The building is located on the northern side of the University of Maryland campus, off University Boulevard (MD-193) and Stadium Drive in Prince George's County, Maryland. It is directly across the street from Capital One Field at Maryland Stadium and the 800-space Stadium Drive parking garage.

==History==
The Clarice Smith Center is named in honor of visual artist Clarice Smith, whose late husband Robert H. Smith (UM ’50) was a major philanthropist who supported projects in culture, business and Jewish life. As an alumnus of the University of Maryland, he made major contributions to The Clarice Smith Performing Arts Center and to the Robert H. Smith School of Business.
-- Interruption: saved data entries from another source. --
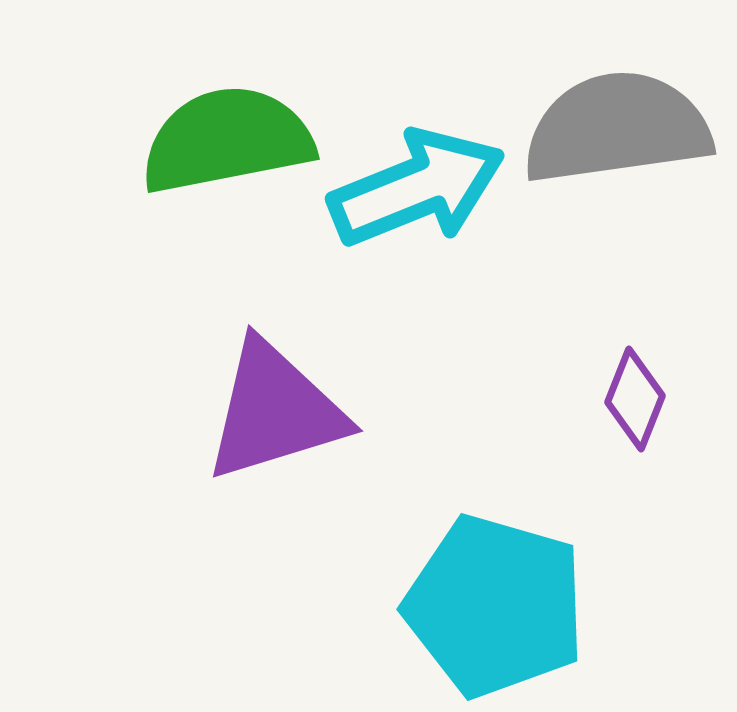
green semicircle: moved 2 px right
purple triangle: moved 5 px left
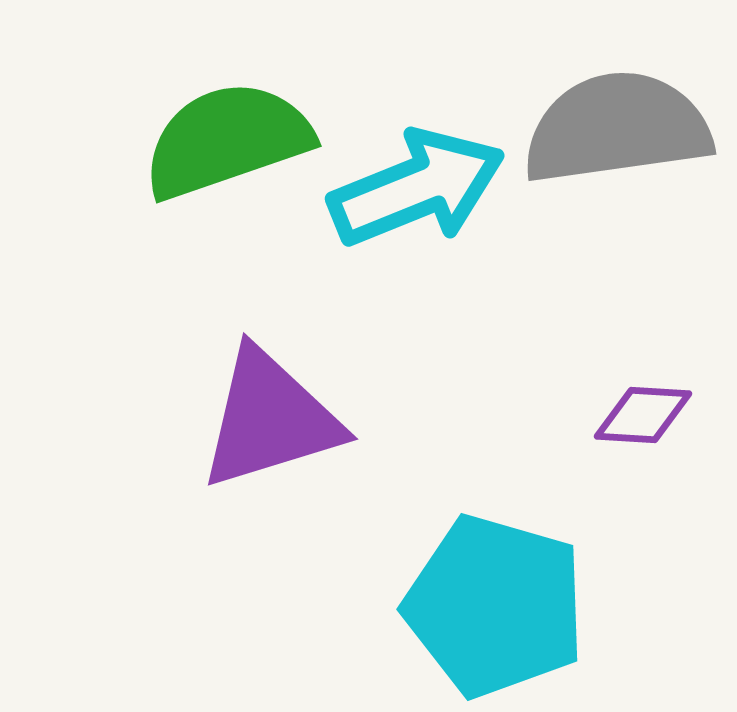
green semicircle: rotated 8 degrees counterclockwise
purple diamond: moved 8 px right, 16 px down; rotated 72 degrees clockwise
purple triangle: moved 5 px left, 8 px down
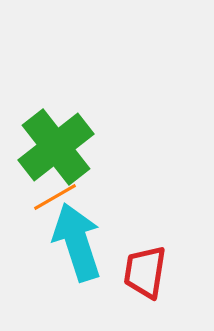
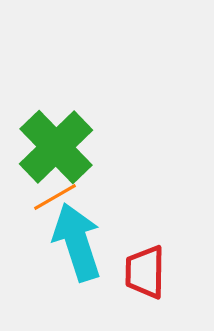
green cross: rotated 6 degrees counterclockwise
red trapezoid: rotated 8 degrees counterclockwise
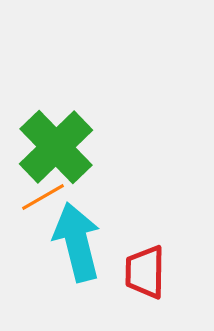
orange line: moved 12 px left
cyan arrow: rotated 4 degrees clockwise
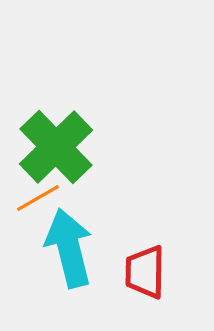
orange line: moved 5 px left, 1 px down
cyan arrow: moved 8 px left, 6 px down
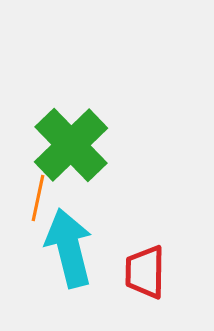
green cross: moved 15 px right, 2 px up
orange line: rotated 48 degrees counterclockwise
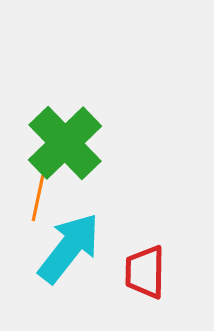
green cross: moved 6 px left, 2 px up
cyan arrow: rotated 52 degrees clockwise
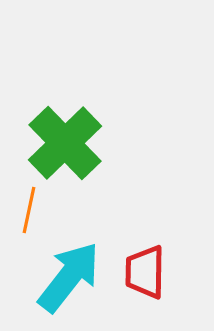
orange line: moved 9 px left, 12 px down
cyan arrow: moved 29 px down
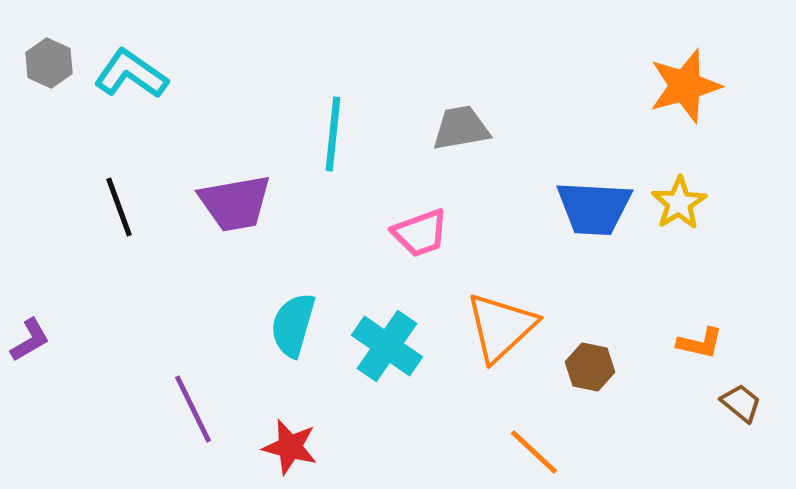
The Clarice Smith Performing Arts Center was originally conceived as an academic center for teaching the performing arts, but during the planning stages that mission evolved to include not only presentation of performances by touring artists, but also the creation of programs that focused on the people of Prince George's County, Maryland, where the University of Maryland is located. Thus there are now occasionally events organized entirely by outside contractors, for which the Clarice disclaims responsibility.

==Architecture==
Situated on 17 acre of land, the 318000 sqft facility was the largest single building ever constructed by the State of Maryland. The initial cost of the building was $130 million, supported in partnership by the State of Maryland, the University of Maryland, and Prince George's County.
It was designed by international architects Moore Ruble Yudell in association with Ayers/Saint/Gross; acoustical consultant Kirkegaard Associates; theatre consultants Theatre Project Consultants; mechanical/electrical/plumbing engineering by Henry Adams LLC; and lobby interiors by Gensler. Construction was by Turner Construction Company.

Five of the center's six performance spaces are accessible from the Grand Pavilion, the center's main lobby; the sixth is at the top of the stairs in the Upper Pavilion. The Dekelboum Concert Hall, Gildenhorn Recital Hall, and Kay theatre feature a specially designed silent HVAC system, making them ideal locations for music recording. Clarice also offers a large grass area space on the back side of the building where students frequently study and enjoy disc golf and table tennis.
- Grand Pavilion
  - As the main entrance to the performing arts center, the Grand Pavilion serves as the town square of the performing arts village. Approximately 3,800 square feet in size, it can comfortably accommodate up to 600 standing guests or 325 seated guests.
- Elsie & Marvin Dekelboum Concert Hall
  - 970-seat concert hall
  - Main floor, balcony, and boxes on both sides
  - Partially retractable riser system
  - Adjustable acoustical curtains
- Ina and Jack Kay Theatre
  - 626-seat proscenium theatre
  - Used for performances with large casts and elaborate sets
  - Fly system, theatrical lighting, and wing space
  - Adjacent scene shop
- Joseph and Alma Gildenhorn Recital Hall
  - 297-seat jewel-box theatre
    - Orchestra seating for 253 guests (24 box seats)
    - Balcony seating for 44 guests (12 box seats)
  - Bring acoustics to highlight musical performances
  - Adjustable acoustical curtain
- Dance Theatre
  - 190-seat theatre
  - Seated dinner capacity for up to 150 guests
  - Standing reception capacity for up to 200 guests
  - sprung wooden floors and retractable seats
  - It holds performances, rehearsals, lectures and workshops
- Robert and Arlene Kogod Theatre
  - This 156-seat theatre is a multipurpose black box theatre
  - Theatrical lighting system
  - Various seating configurations
  - It holds performances along with meetings and receptions
- Morris & Gwendolyn Cafritz Foundation Theatre
  - An 86-seat black box theatre
  - It holds performances, lectures, meetings, and special events
- Leah H. Smith Lecture Hall, which often hosts student recitals, and occasionally other free events such as Creative Dialogues and Talk-Backs with performers. Also used as a classroom for various different courses.